The Times piece is only the opening salvo in the endless Obama Legacy Tour. The president has been actively lobbying friendly reporters to help him put himself back on center stage, from which he has been unceremoniously nudged stage-right by the presidential horse race. Still, it will be hard for the sloppy seconds to outdo Sorkin, whose journalistic prowess is so majestic that he actually broke through the Obama blood-brain barrier like a mind-reading shunt.
 Obama is animated by a sense that, looking at the world around him, the U.S. economy is in much better shape than the public appreciates, especially when measured against the depths of the financial crisis and the possibility — now rarely even considered — that things could have been much, much worse.
So pay no attention to your own senses. If an "animated" Obama senses from afar that your life is better than you think it is, then it naturally follows that you are naught but an inconsiderate inanimate object. Or, as Obama put it to Sorkin, we are "disoriented." And since we don't know our asses from a hole in the wall, it is perhaps understandable that we fail to sufficiently appreciate his "delicate balancing act."

Obama also took the obligatory jab at Bernie Sanders, whom he accused of speaking of the economy as though it were a mere "abstraction." Although the Sanders plan has only been to break up the largest banks, which own dangerously consolidated assets larger than the GDPs of most countries, Obama falsely accused him of wanting to destroy the entire economy.
But there is no doubt that the financial system is substantially more stable,” he said. “It is true that we have not dismantled the financial system, and in that sense, Bernie Sanders’s critique is correct” — a reference to the Vermont senator and presidential aspirant who regularly calls to break up America’s biggest banks. “But one of the things that I’ve consistently tried to remind myself during the course of my presidency is that the economy is not an abstraction. It’s not something that you can just redesign and break up and put back together again without consequences.
Then again, if you admit that our "economy" has been stealthily replaced by a plutonomy serving the interests only of the very wealthiest, Obama was probably right in acknowledging that Goldman Sachs and Citigroup and the rapacious global corporate and military plunder they enable are just about all that's propping Exceptional America up these days. There would be consequences of a breakup, which after a little initial upheaval, would probably result in a more equitable democratic system. 

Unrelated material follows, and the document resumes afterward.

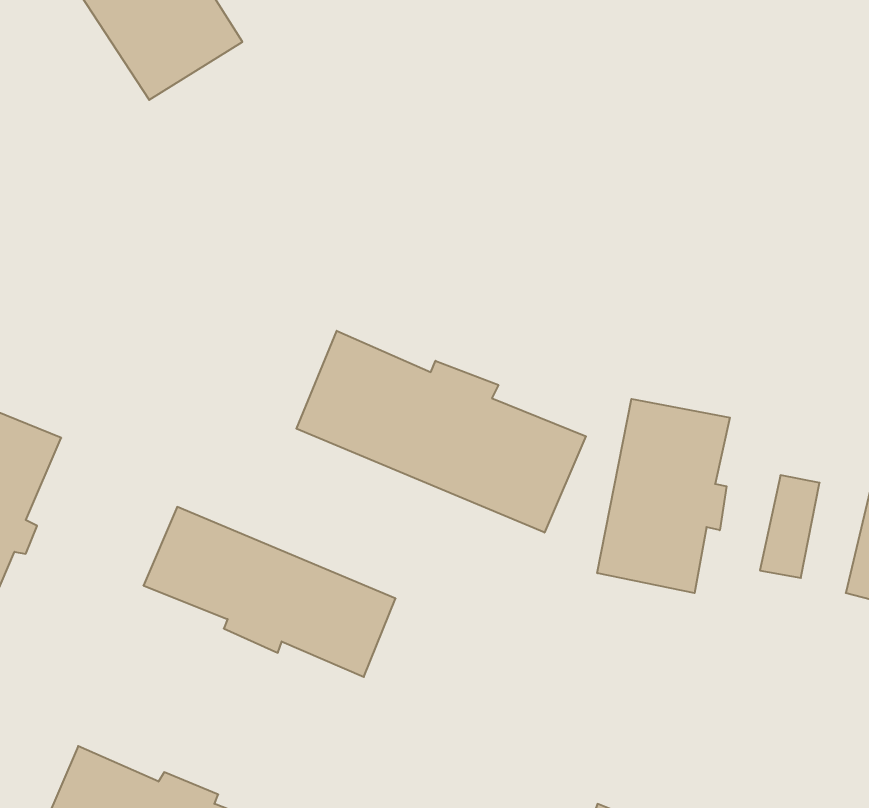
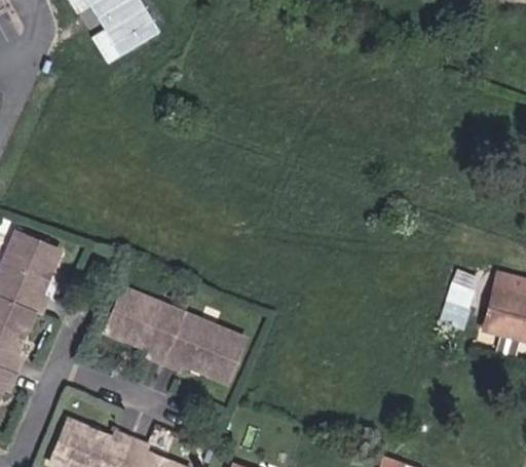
building: [296,331,586,533] -> none
building: [597,399,730,593] -> none

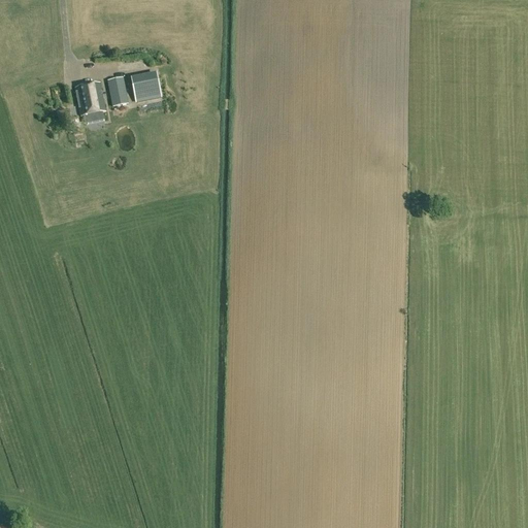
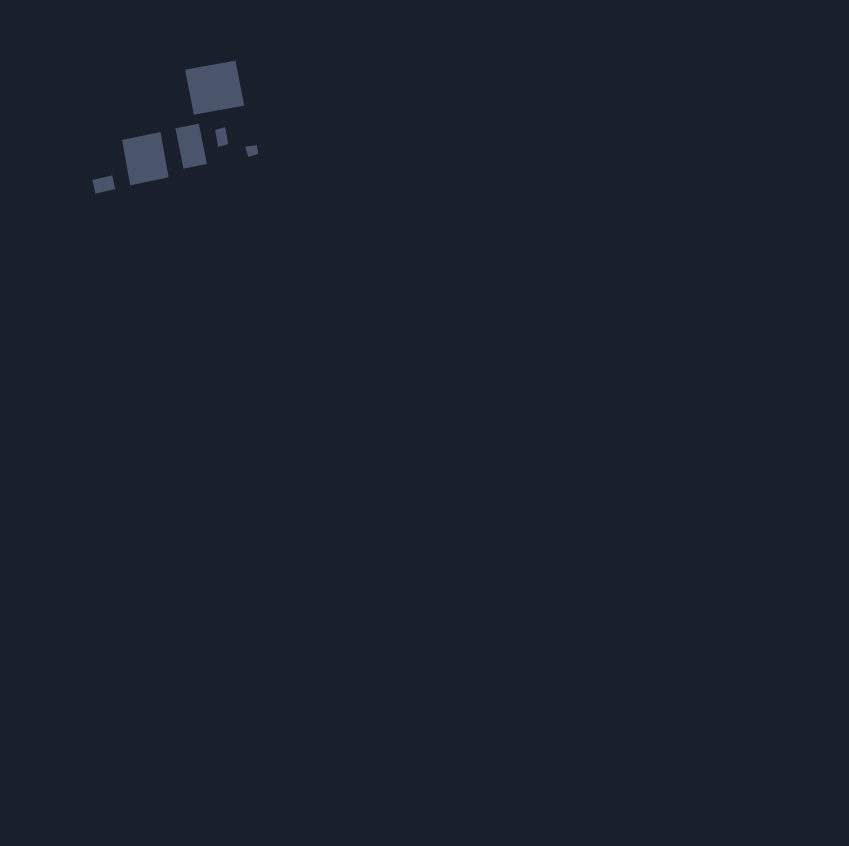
building: none -> [184,60,245,116]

Meanwhile, Obama is trying to win back some of the youth vote usurped by Sanders. The most secretive administration in history, led by a president who has been described by James Risen as "the greatest enemy to press freedom in a generation," suddenly reached out this week to a group of student journalists visiting the White House.

But rather than urging them to afflict the comfortable and demand accountability from government officials, he admonished them to tell their peers to simply vote for more politicians like him (and presumably, Hillary.)

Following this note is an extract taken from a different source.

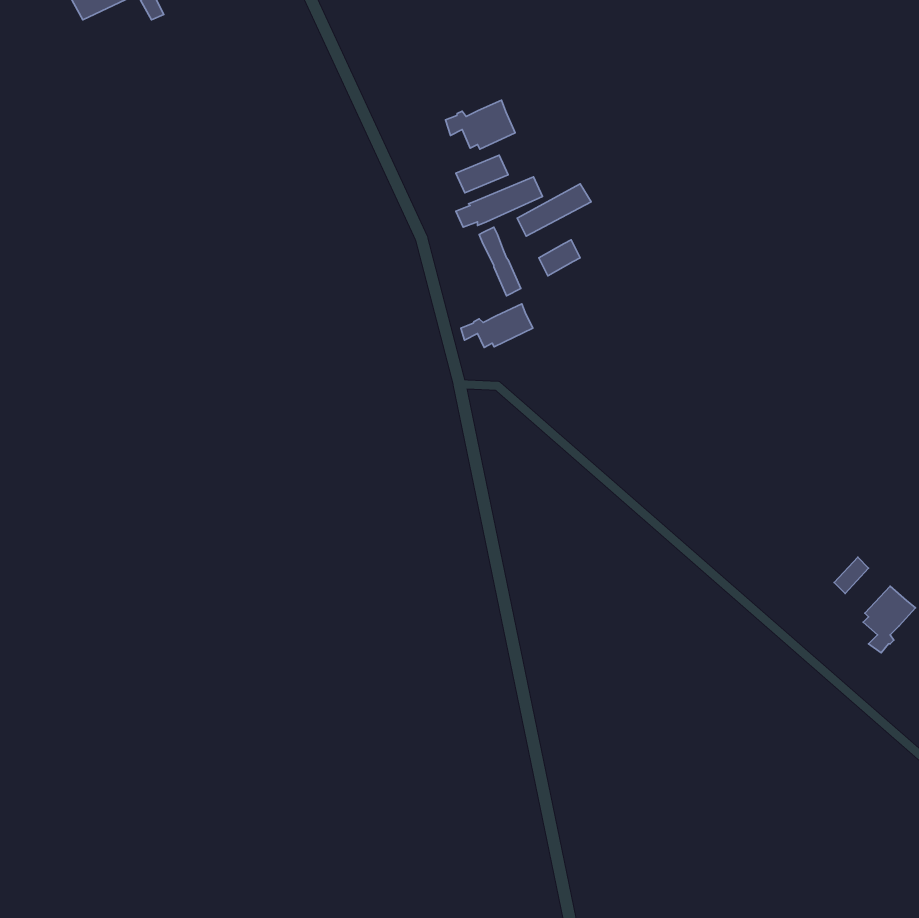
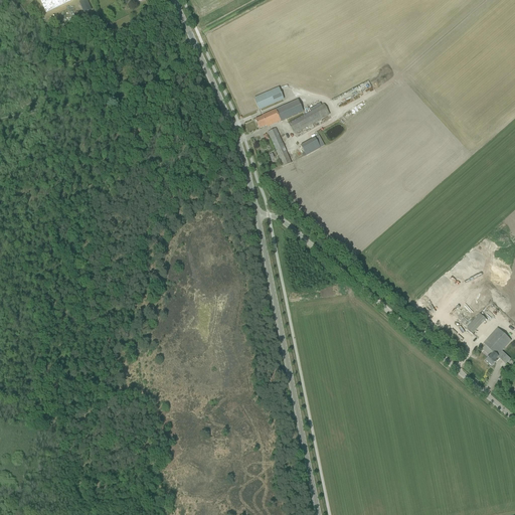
building: [445,100,515,149] -> none
building: [461,304,533,347] -> none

Times White House correspondent Julie Hirschfeld Davis was dutifully awed by and envious of Obama's awesome engaging with mere student reporters, given that the professional press corps are so into "access" and given that they are so rarely given it.

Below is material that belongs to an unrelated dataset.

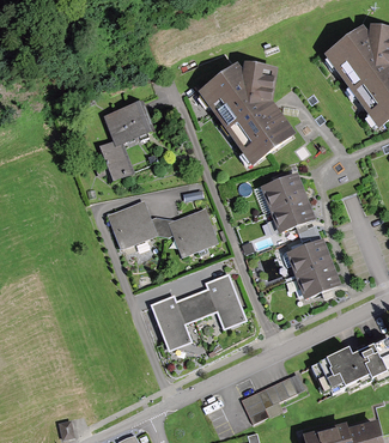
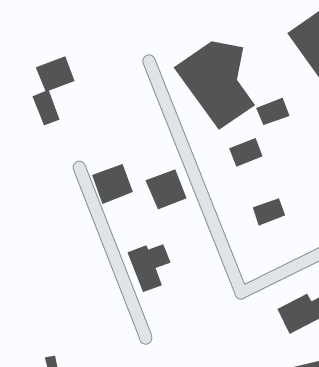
building: [101,102,150,181] -> [32,55,76,126]
building: [271,194,310,226] -> [255,97,291,126]
building: [296,260,335,292] -> none
building: [190,271,243,324] -> none
building: [239,372,298,424] -> none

So Davis stuck with the stenographic semantic playbook of the Legacy Tour:
But it was a student who asked about how to restore Americans’ faith in democracy who provoked the most animated (h/t Andrew Ross Sorkin) response from the president, a former community organizer who campaigned on “hope and change” and has recently lamented his inability to change politics for the better.
After a long discourse on what is broken in politics — gerrymandered districts, a flood of undisclosed campaign contributions and negative advertisements — Mr. Obama cited the low turnout numbers in American elections, especially by young people.
“You can’t just complain; you’ve got to vote,” Mr. Obama said. “Don’t let people tell you that what you do doesn’t matter. Don’t give away your power.
Obama ignored the huge, record turnouts at the polls by young Bernie Sanders supporters, both at his campaign rallies and at independent-friendly caucuses and primaries. So I assume that the president's subliminal message to his audience is to resist joining the Bernie Or Bust campaign, or heaven forfend, aid a resurgence of the Occupy movement which was the fuel for the Bernie phenomenon in the first place. Obama wouldn't want to have to call out the troops again so late in his career. It took forever to purge those pepper-spraying cop pics from the Internet.

Don't complain, don't agitate, don't speak out, don't investigate. Just use all your power sparingly: vote. Preferably for Hillary Clinton. And who knows? Maybe a few of you lucky budding journalists will even get the chance to be embedded in one of her inevitable wars.